Le véritable enjeu pour la Guinée ne réside pas dans la constitution prématurée d’une épargne souveraine, mais dans la reconstruction méthodique de son appareil étatique et de son tissu économique. Seule cette transformation structurelle pourrait créer les conditions nécessaires à la réussite future d’un éventuel fonds souverain. Il s’agit d’un préalable incontournable avant d’envisager tout mécanisme financier sophistiqué.
Ainsi donc, une approche transitoire, plus adaptée consisterait à établir un fonds de développement prioritaire. Ce mécanisme plus simple et plus ciblé permettrait de financer des projets concrets (routes, ports, aéroports, écoles, hôpitaux, centrales électriques) tout en renforçant progressivement les capacités institutionnelles. Des partenariats techniques avec des pays comme la Norvège ou des institutions financières internationales comme le Fonds Monétaire International pourraient accompagner cette transition. Cette solution pragmatique offrirait l’avantage de répondre aux urgences tout en préparant le terrain pour une gestion plus sophistiquée des ressources minières à l’avenir.
Les fonds souverains : miracle économique ou mirage pour les pays en développement ?
L’idée de l’établissement d’un fonds souverain en Guinée soulève des questions fondamentales sur la gestion des richesses minières pas seulement qu’en Guinée. Ces véhicules d’investissement étatiques, utilisés avec succès par des pays comme la Norvège ou le Koweït, représentent-ils une solution viable pour les économies en développement ? L’expérience internationale montre que leur efficacité dépend avant tout de la qualité des institutions et de la gouvernance des éléments qui font cruellement défaut à de nombreux pays riches en ressources. Des économistes comme Joseph Stiglitz, Prix Nobel d’économie soulignent que sans institutions solides, les fonds souverains échouent.
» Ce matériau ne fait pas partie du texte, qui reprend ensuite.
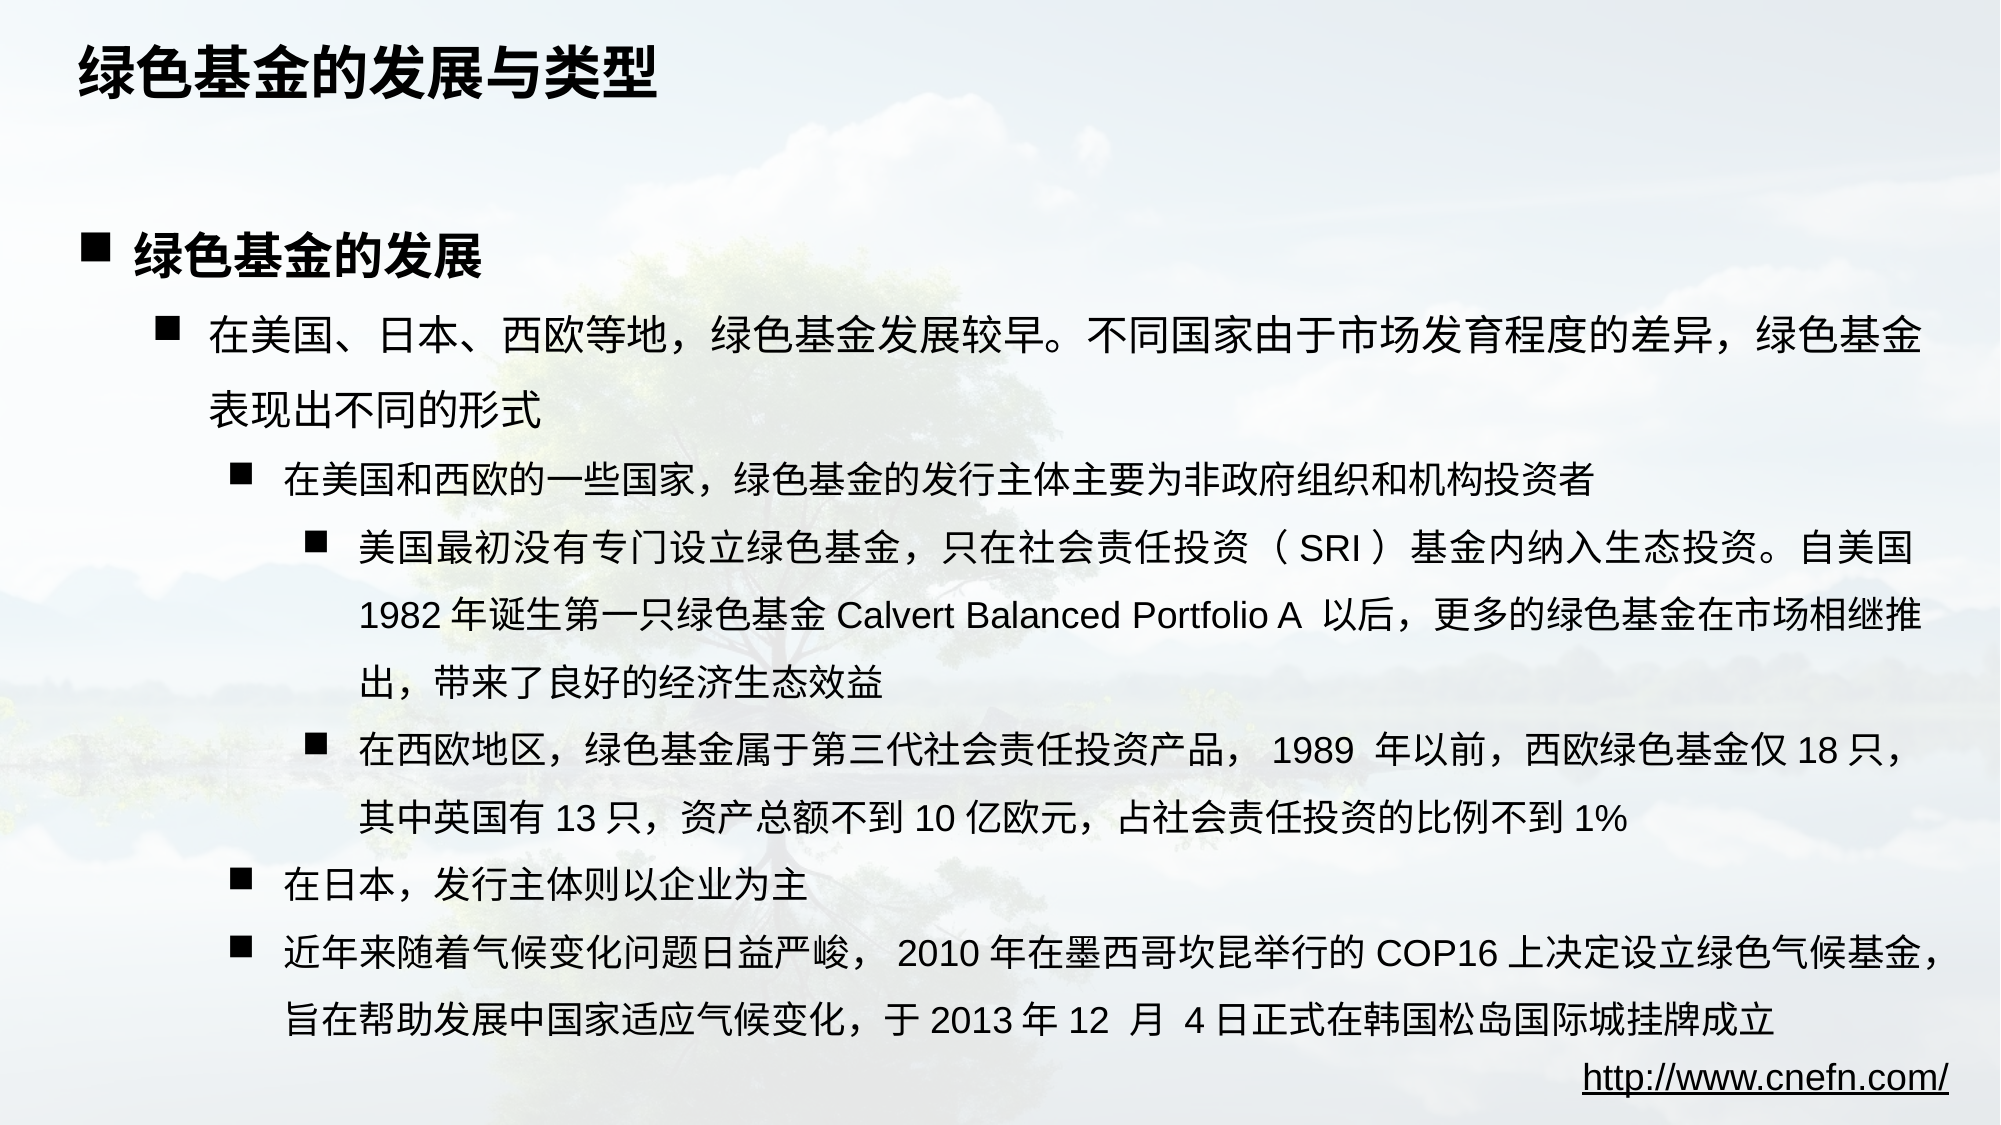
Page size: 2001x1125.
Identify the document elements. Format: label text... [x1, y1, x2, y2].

title 绿色基金的发展与类型 [62, 22, 1294, 114]
text_box 绿色基金的发展 在美国、日本、西欧等地，绿色基金发展较早。不同国家由于市场发育程度的差异，绿色基金表现出不同的形式 在美国和西欧的一些国家，绿色基金的发行主体主要为非政府组织和机构投资者 美国最初没有专门设立绿色基金，只在社会责任投资（SRI）基金内纳入生态投资。自美国1982年诞生第一只绿色基金Calvert Balanced Portfolio A 以后，更多的绿色基金在市场相继推出，带来了良好的经济生态效益 在西欧地区，绿色基金属于第三代社会责任投资产品，1989 年以前，西欧绿色基金仅18只，其中英国有13只，资产总额不到10亿欧元，占社会责任投资的比例不到1% 在日本，发行主体则以企业为主 近年来随着气候变化问题日益严峻，2010年在墨西哥坎昆举行的COP16上决定设立绿色气候基金，旨在帮助发展中国家适应气候变化，于2013年12 月 4日正式在韩国松岛国际城挂牌成立 [62, 186, 1938, 1049]
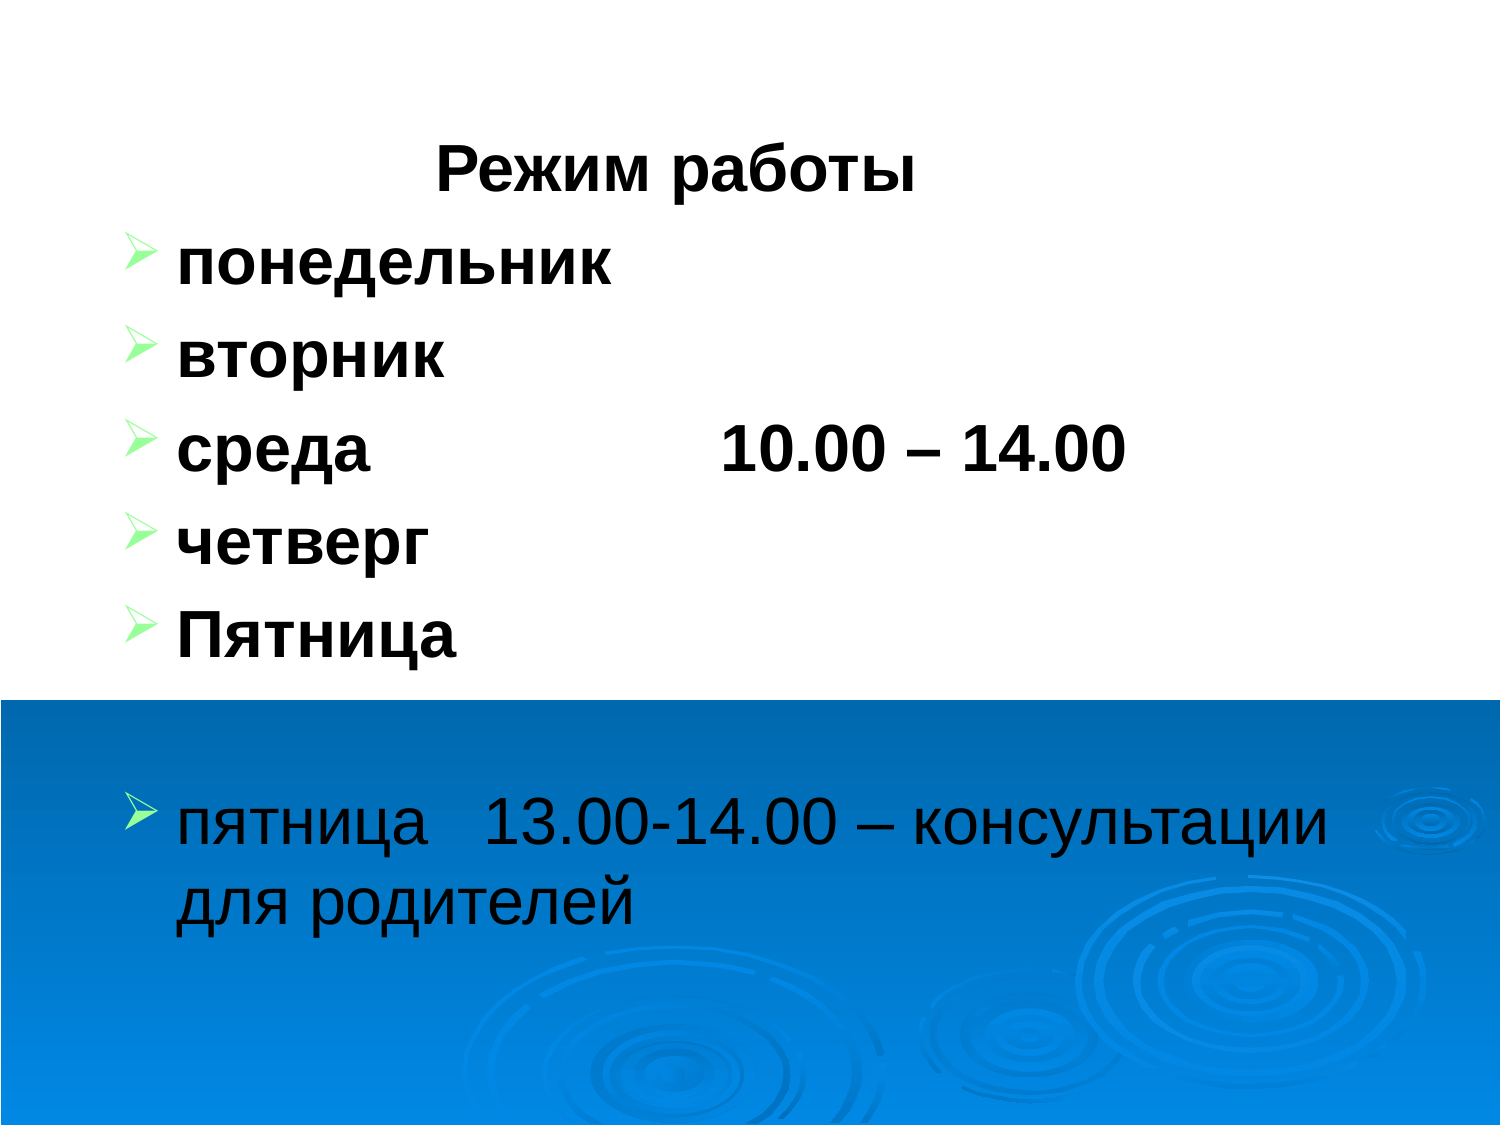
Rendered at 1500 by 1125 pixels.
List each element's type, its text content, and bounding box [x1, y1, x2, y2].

list Режим работы понедельник вторник среда 10.00 – 14.00 четверг Пятница пятница 13.00-14.00 – консультации для родителей [105, 116, 1360, 505]
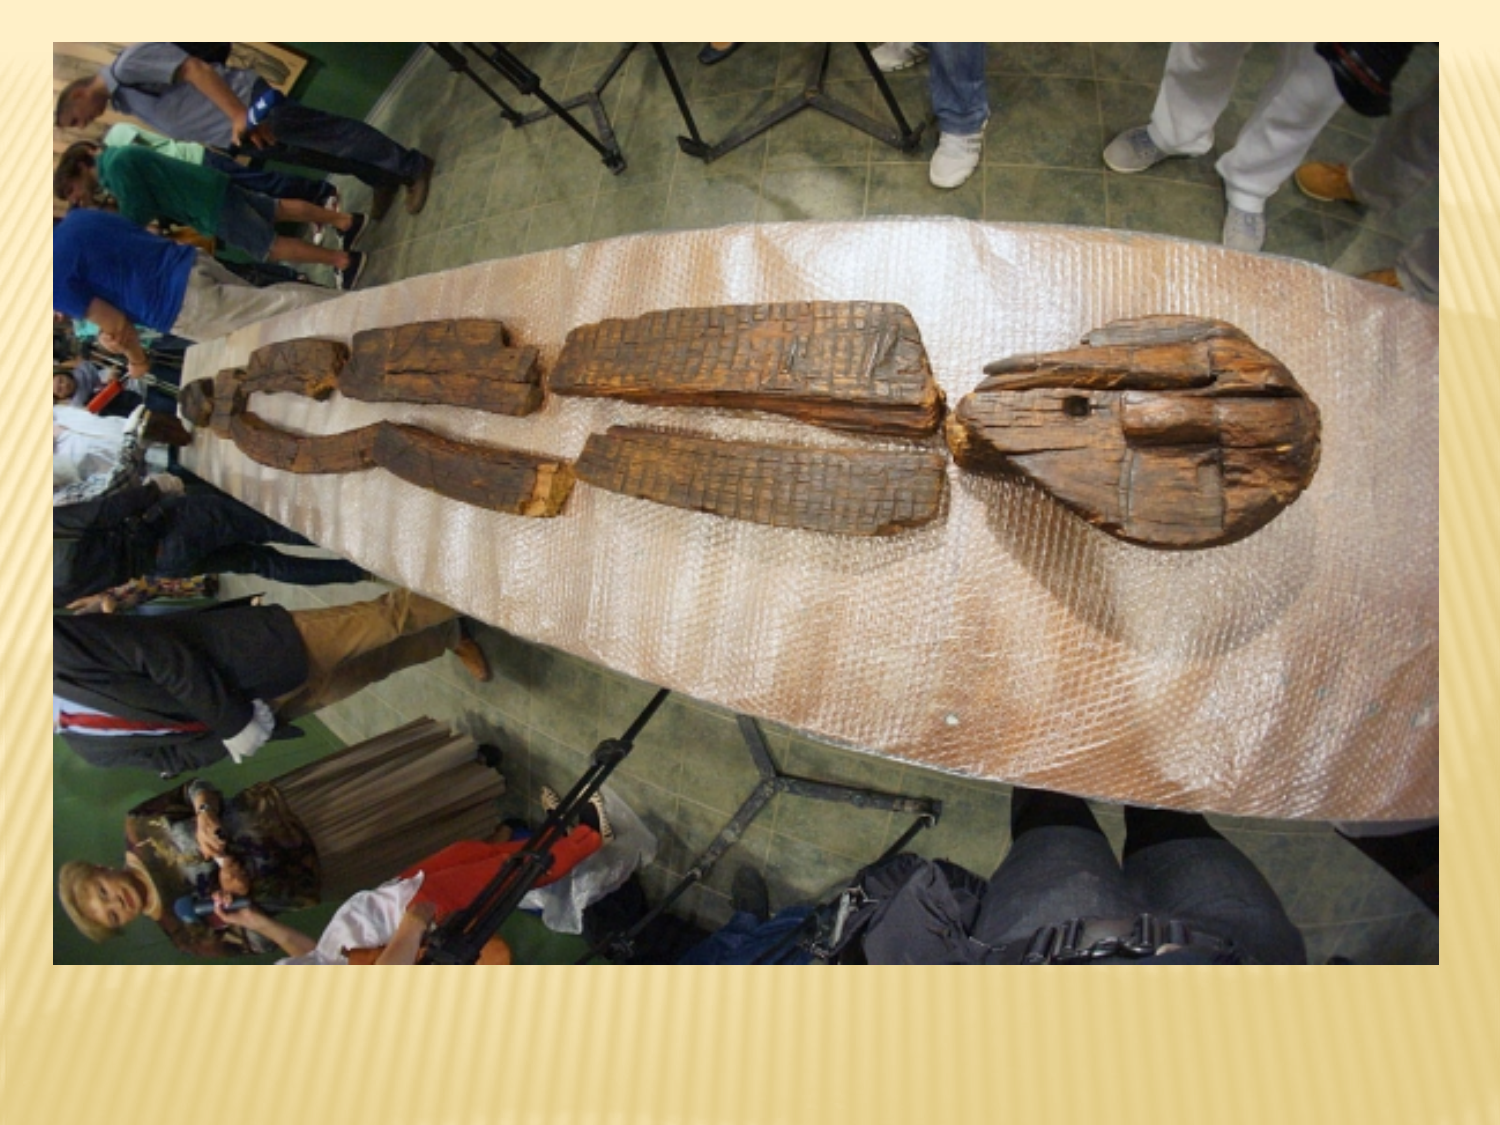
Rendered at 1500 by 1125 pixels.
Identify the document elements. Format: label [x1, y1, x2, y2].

picture [52, 42, 1439, 965]
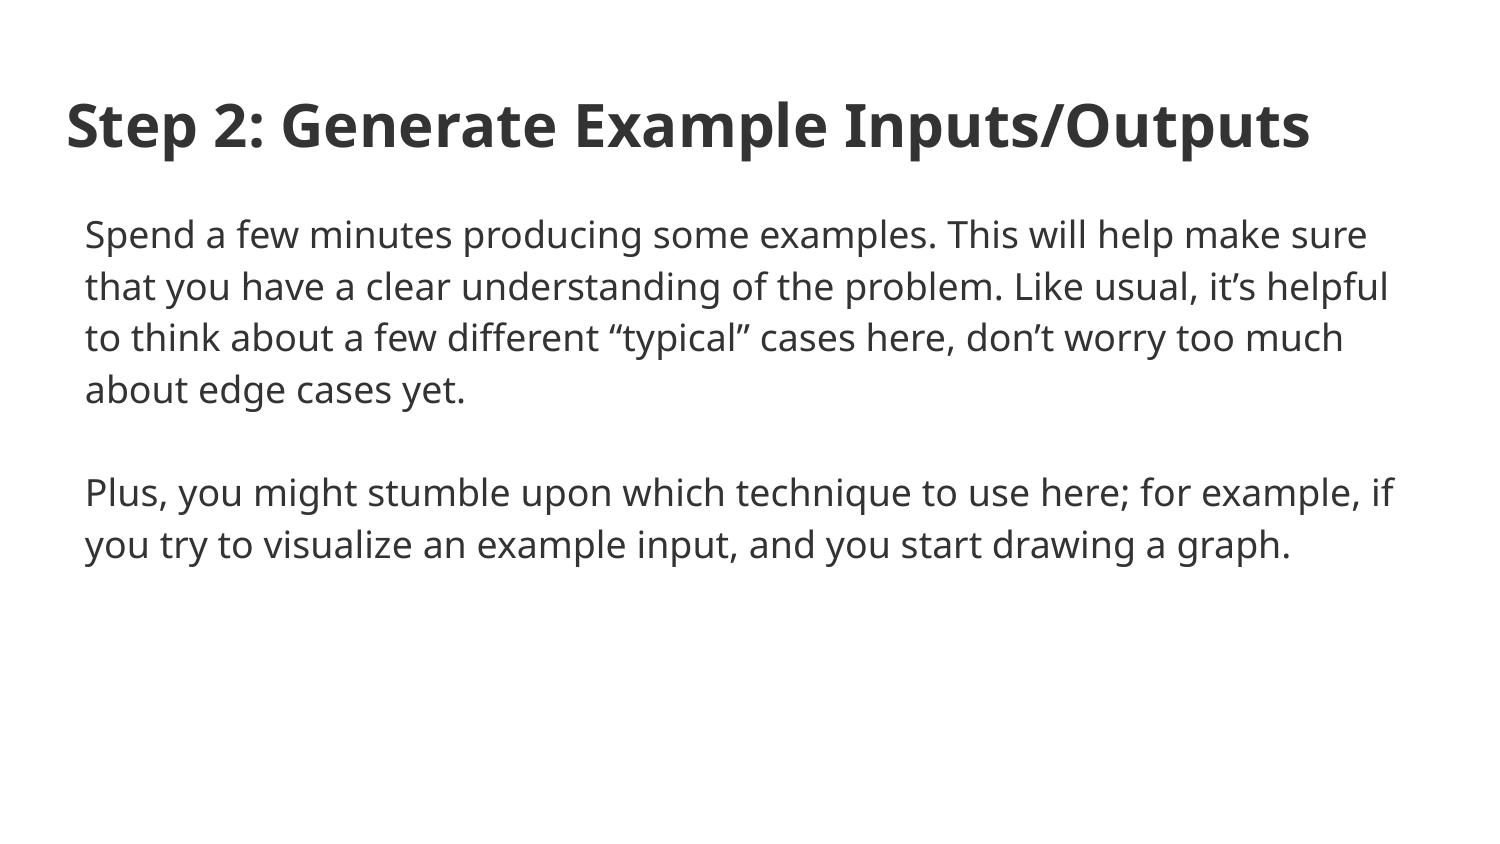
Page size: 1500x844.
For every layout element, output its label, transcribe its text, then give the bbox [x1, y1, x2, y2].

title Step 2: Generate Example Inputs/Outputs [51, 72, 1449, 176]
list Spend a few minutes producing some examples. This will help make sure that you have a clear understanding of the problem. Like usual, it’s helpful to think about a few different “typical” cases here, don’t worry too much about edge cases yet. Plus, you might stumble upon which technique to use here; for example, if you try to visualize an example input, and you start drawing a graph. [51, 189, 1449, 750]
Le cas guinéen illustre parfaitement ce paradoxe : comment transformer l’abondance minière en développement durable lorsque les bases institutionnelles sont fragiles ? Alors que des modèles éprouvés existent, leur transposition dans des contextes de faible gouvernance s’avère particulièrement risquée. La tentation est grande de créer un fonds souverain comme symbole de modernité économique, mais le danger est réel d’en faire un simple instrument de légitimation politique sans impact concret sur le développement.
Ainsi, tout en reconnaissant les avantages potentiels d’un fonds souverain pour la Guinée, une approche progressive et pragmatique s’impose. Cette réflexion nous amène à une conclusion nuancée : plutôt que de copier des modèles sophistiqués inadaptés, la Guinée gagnerait à développer des mécanismes financiers sur mesure, combinant réponse aux besoins immédiats et préparation de l’avenir. Le véritable défi n’est pas tant la création d’un fonds que l’établissement des conditions politiques et institutionnelles permettant son efficacité à long terme. La mise en place d’un fonds souverain est un marathon, pas un sprint, son véritable bénéfice se mesure sur des décennies.Cette démarche en deux temps permettrait au pays de tirer pleinement profit de ses richesses naturelles, d’économiser des frais de consultants, sans sacrifier ses priorités immédiates.
Amadou Thierno DIALLO-ATD, Ancien Ministre et Fonctionnaire International et président du Mouvement politique « SYNTHESE ».